How the mighty have fallen
Tencent Tencent is a globally established technology company with online products including entertainment, video games and artificial intelligence. Its services range across social networking, web portals, e-commerce, mobile games, internet services, payment systems, smartphones, and multiplayer online games. It also owns the majority of China’s music services, with more than 700 million active users and 120 million paying subscribers. In 2018, it became the first Asian tech firm to surpass $500bn in market value, though the recent declines have erased more than $100bn from that valuation.
Alibaba Alibaba is a multinational technology company that specialises in e-commerce and retail. On 19 September 2014, its initial public offering (IPO) on the New York Stock Exchange raised US$25bn, giving the company a market value of US$231bn.

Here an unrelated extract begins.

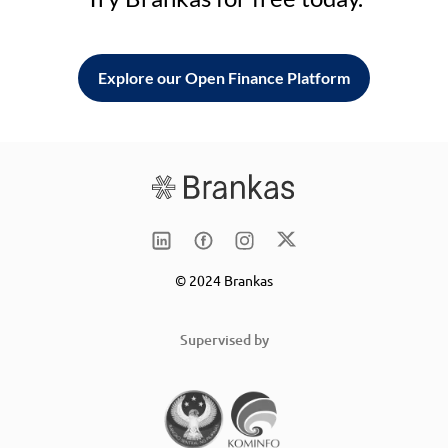
Explore our Open Finance Platform
© 2024 Brankas
Supervised by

It was, at the time, by far the largest IPO in history.
Often referred to as China’s Amazon, Alibaba is, along with Tencent, among the 10 most valuable corporations in the world. By June this year, Alibaba had a total of 828 million annual active buyers in China.
Didi Didi is a Chinese vehicle-hire company headquartered in Beijing, with more than 550 million users and tens of millions of drivers. The company provides app-based transport services, including taxi hailing, private car hailing, social ride-sharing and bike sharing. It also offers on-demand delivery services, and automobile services such as sales, leasing, financing, maintenance, fleet operation and electric vehicle charging. It also co-develops vehicles with carmakers.